◆ Dataset entries ◆
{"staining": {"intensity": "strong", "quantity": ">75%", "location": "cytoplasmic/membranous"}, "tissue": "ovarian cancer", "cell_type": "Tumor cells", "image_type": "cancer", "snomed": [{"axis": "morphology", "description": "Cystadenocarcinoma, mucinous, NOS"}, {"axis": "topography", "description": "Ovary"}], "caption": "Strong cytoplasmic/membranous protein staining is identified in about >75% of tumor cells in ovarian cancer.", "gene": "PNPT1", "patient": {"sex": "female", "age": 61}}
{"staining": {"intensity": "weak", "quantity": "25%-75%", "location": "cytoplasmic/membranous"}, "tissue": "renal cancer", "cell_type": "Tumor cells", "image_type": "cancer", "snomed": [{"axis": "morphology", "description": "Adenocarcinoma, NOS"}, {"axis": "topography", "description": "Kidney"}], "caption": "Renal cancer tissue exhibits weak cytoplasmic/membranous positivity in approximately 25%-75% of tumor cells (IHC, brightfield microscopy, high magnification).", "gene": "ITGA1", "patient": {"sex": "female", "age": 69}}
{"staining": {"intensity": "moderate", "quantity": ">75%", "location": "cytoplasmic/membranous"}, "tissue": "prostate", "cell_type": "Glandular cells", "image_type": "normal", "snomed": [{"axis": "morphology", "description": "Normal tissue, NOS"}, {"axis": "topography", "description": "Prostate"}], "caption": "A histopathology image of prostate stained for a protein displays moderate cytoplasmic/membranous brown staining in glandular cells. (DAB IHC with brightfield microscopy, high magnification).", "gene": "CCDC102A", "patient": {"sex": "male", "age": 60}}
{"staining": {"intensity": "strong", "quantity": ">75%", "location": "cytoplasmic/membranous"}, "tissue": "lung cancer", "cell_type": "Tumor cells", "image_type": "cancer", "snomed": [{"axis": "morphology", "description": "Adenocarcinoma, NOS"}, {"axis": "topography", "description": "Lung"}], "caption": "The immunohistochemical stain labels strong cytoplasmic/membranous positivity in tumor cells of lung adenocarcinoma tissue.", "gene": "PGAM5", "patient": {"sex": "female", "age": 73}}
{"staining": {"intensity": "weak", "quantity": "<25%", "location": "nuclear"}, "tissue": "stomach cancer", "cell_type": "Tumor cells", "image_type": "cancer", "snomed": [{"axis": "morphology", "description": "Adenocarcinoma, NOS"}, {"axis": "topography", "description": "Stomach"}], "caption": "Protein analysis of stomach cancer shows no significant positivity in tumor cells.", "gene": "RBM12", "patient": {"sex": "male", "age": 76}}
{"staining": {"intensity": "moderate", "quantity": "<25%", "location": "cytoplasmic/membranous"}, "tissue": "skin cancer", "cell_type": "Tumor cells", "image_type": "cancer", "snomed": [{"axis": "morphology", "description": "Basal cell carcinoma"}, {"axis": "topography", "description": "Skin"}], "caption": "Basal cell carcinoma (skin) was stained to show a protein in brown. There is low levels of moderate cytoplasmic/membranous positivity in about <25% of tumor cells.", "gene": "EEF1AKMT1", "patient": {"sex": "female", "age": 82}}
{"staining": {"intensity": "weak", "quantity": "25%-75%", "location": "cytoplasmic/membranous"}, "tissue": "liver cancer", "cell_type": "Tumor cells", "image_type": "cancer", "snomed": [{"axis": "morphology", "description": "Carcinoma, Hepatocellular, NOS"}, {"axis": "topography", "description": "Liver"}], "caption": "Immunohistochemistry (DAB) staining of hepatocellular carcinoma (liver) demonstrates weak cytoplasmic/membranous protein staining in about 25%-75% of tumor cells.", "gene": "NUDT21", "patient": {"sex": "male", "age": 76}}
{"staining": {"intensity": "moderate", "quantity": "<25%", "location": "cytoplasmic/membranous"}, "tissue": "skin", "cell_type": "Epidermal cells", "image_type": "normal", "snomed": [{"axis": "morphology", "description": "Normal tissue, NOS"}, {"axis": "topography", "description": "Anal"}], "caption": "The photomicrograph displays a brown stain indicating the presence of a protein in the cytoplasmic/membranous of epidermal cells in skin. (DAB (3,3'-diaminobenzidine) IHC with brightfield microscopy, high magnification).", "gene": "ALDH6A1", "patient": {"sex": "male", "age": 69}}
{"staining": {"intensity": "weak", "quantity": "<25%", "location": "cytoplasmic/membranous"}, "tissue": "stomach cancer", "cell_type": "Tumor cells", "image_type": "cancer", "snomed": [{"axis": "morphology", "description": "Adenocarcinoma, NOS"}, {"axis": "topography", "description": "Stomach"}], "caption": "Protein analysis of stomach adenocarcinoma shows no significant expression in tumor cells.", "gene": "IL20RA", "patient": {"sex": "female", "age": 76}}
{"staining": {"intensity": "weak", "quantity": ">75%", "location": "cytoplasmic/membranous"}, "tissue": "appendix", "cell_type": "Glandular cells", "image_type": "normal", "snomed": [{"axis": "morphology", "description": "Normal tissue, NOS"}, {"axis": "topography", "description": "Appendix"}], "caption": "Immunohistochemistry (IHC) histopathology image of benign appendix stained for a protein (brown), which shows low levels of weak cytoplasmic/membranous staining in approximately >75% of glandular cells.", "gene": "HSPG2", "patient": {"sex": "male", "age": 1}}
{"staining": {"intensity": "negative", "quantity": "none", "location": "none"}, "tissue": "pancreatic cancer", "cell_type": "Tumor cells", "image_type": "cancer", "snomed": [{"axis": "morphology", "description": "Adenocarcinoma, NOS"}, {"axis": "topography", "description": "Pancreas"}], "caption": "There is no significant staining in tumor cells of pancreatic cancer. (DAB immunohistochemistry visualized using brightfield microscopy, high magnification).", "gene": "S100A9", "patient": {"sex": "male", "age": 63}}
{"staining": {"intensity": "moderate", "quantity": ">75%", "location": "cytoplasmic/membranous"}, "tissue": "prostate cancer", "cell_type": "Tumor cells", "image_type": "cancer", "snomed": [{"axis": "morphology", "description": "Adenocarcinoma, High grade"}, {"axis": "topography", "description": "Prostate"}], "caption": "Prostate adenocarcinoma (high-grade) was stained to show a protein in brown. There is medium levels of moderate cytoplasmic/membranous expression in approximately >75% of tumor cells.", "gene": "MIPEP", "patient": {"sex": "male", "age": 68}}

◆ Required work ◆
Write down, word for word, the lines above from the one containing "(IHC) histopathology image" through the one containing "is no significant", both ends included.

◆ Problem solution ◆
{"staining": {"intensity": "weak", "quantity": ">75%", "location": "cytoplasmic/membranous"}, "tissue": "appendix", "cell_type": "Glandular cells", "image_type": "normal", "snomed": [{"axis": "morphology", "description": "Normal tissue, NOS"}, {"axis": "topography", "description": "Appendix"}], "caption": "Immunohistochemistry (IHC) histopathology image of benign appendix stained for a protein (brown), which shows low levels of weak cytoplasmic/membranous staining in approximately >75% of glandular cells.", "gene": "HSPG2", "patient": {"sex": "male", "age": 1}}
{"staining": {"intensity": "negative", "quantity": "none", "location": "none"}, "tissue": "pancreatic cancer", "cell_type": "Tumor cells", "image_type": "cancer", "snomed": [{"axis": "morphology", "description": "Adenocarcinoma, NOS"}, {"axis": "topography", "description": "Pancreas"}], "caption": "There is no significant staining in tumor cells of pancreatic cancer. (DAB immunohistochemistry visualized using brightfield microscopy, high magnification).", "gene": "S100A9", "patient": {"sex": "male", "age": 63}}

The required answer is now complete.